El gobierno que nos desgobierna ha pasado
en cinco días de recomendar la asistencia a concentraciones masivas a decretar
el estado de alarma, pero no explicita las medidas concretas hasta la víspera
de los idus de marzo. El vicepresidente Iglesias se salta el aislamiento para
librar la batalla por el poder que termina con su exclusión del núcleo duro de
las decisiones. Un nuevo cesarismo se impone por encima de las baronías
autonómicas, alguna de las cuales, ante la parálisis gubernamental, se habían
permitido cercenar la libertad deambulatoria del ciudadano, conculcando la
Constitución en sus territorios. La conversación por videoconferencia entre
Sánchez y Torra ha debido de ser como para conservarla en mármol. Creíamos que
la única ventaja del virus era librarnos temporalmente de la matraca
independentista pero el testaferro de la sedición anuncia nuevas tardes de desacato
en medio del desconcierto. El infectado Abascal clama desde su garita cual adolescente
airado tras una noche de juerga que reprocha a sus mayores haberle dejado salir.
Mientras tanto, nadie dice nada sobre cómo
van a sobrevivir a la cuarentena los que no dependen del presupuesto. También
se desconoce si soportarán la primavera los enamorados recientes que cumplan a
rajatabla el confinamiento. El españolito, capaz de lo mejor y de lo peor, se
organiza para el letargo y despliega su ingenio en las redes, debelando los
bulos y eludiendo la angustia con humor. La neurosis del encierro se cura
programando un itinerario de excursiones permitidas cuando las paredes nos
agredan y no aguantemos más, a las nueve, el pan, a las doce, a la iglesia, a
las cinco, el tinte, a las ocho, el paseo a la mascota aunque se trate de un hurón.

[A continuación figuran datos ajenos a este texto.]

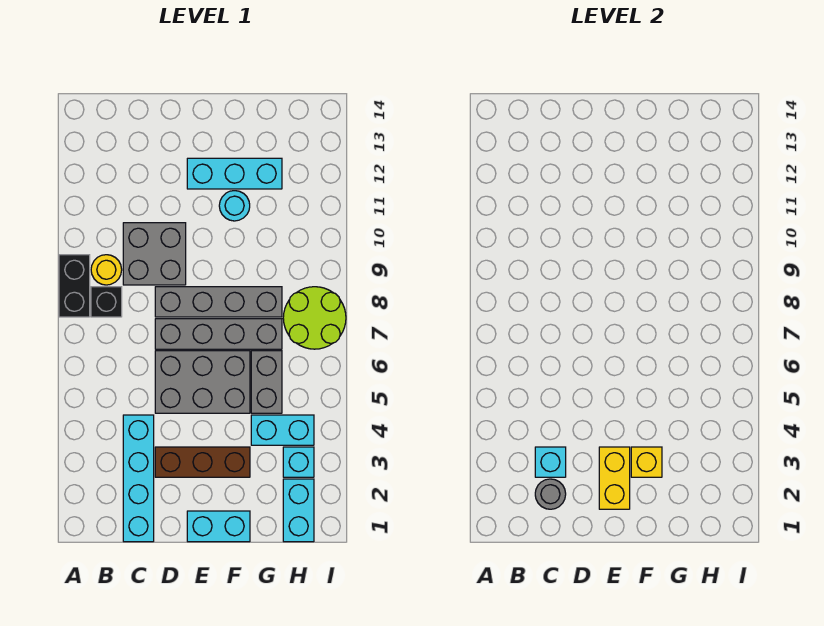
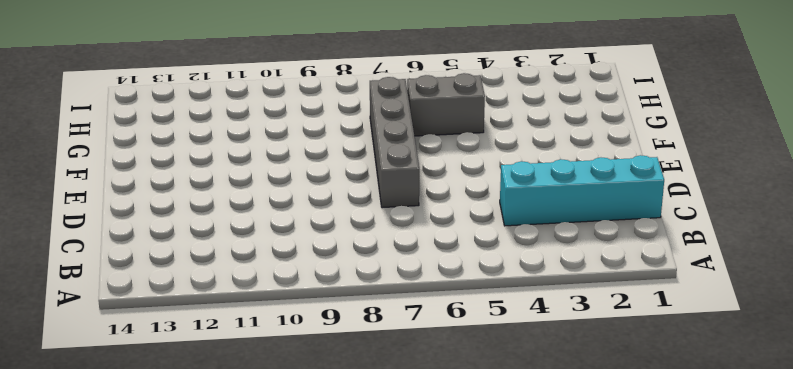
none -> black brick A8:A9 level 1
none -> black brick B8 level 1
none -> yellow round brick B9 level 1

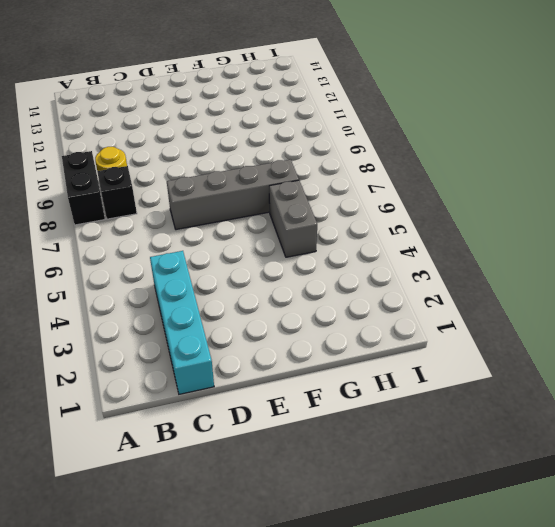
none -> grey brick C9:D10 level 1
none -> brown brick D3:F3 level 1
none -> grey brick D5:F6 level 1

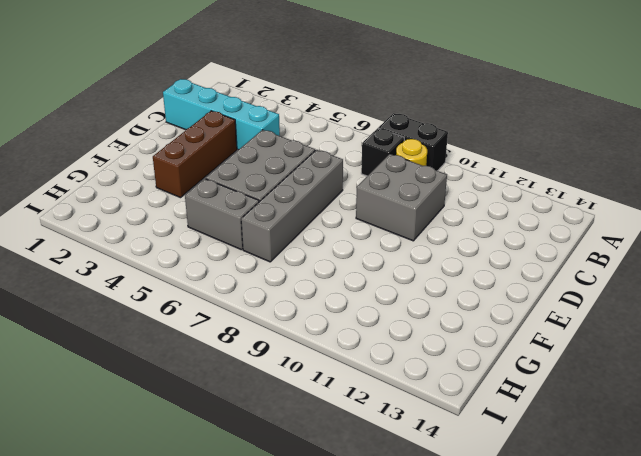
none -> grey brick D8:G8 level 1
none -> cyan brick E1:F1 level 1
none -> cyan brick E12:G12 level 1

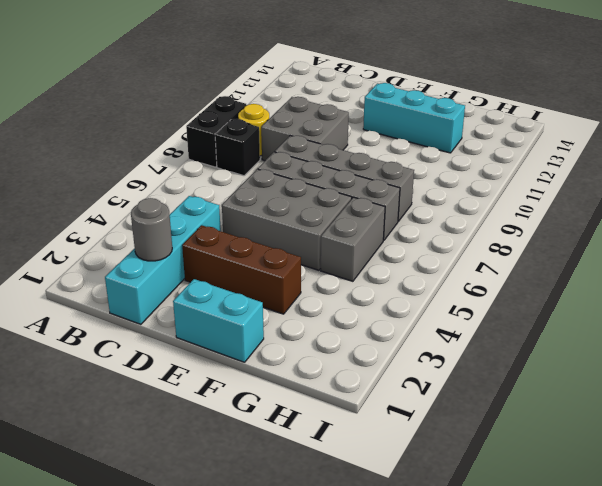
none -> cyan round brick F11 level 1
none -> cyan brick G4:H4 level 1
none -> cyan brick H1:H2 level 1

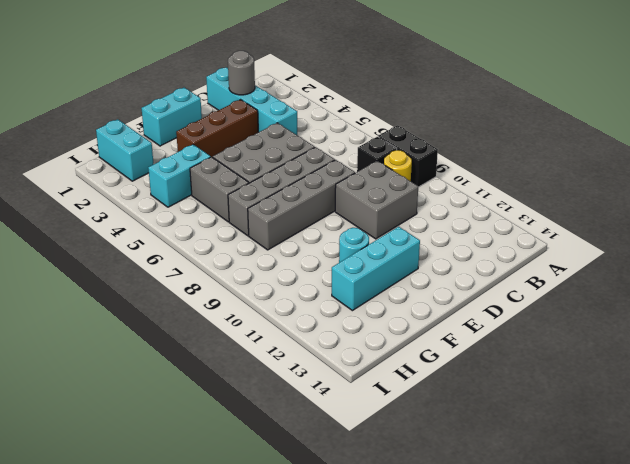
none -> cyan brick H3 level 1
none -> lime round brick H7:I8 level 1
none -> cyan brick C3 level 2

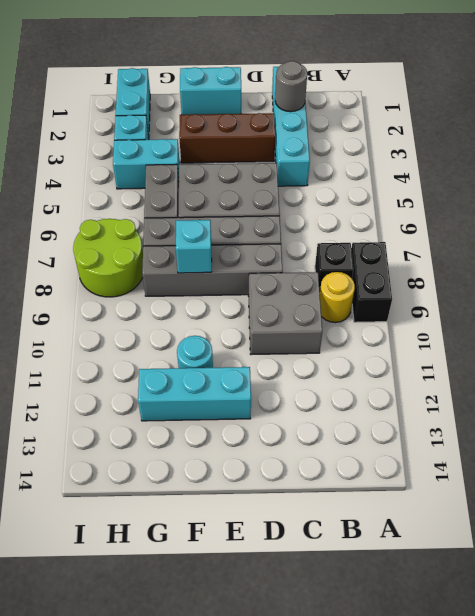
cyan brick F8 level 2 -> cyan brick C3 level 2
none -> yellow brick E2:E3 level 2
none -> yellow brick F3 level 2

A las diez de la noche, las ventanas se pueblan de aplausos que vitorean el
cumplimiento del deber. La manifestación es un ejercicio de expiación colectiva
en estos tiempos en el que la responsabilidad social precisa de decretos para convertirse
en obligación moral. León Tolstoi, que murió de neumonía hace ciento diez años,
ya nos anunció que todos pretenden cambiar el mundo, pero nadie piensa en
cambiarse a sí mismo. Seguiremos informando.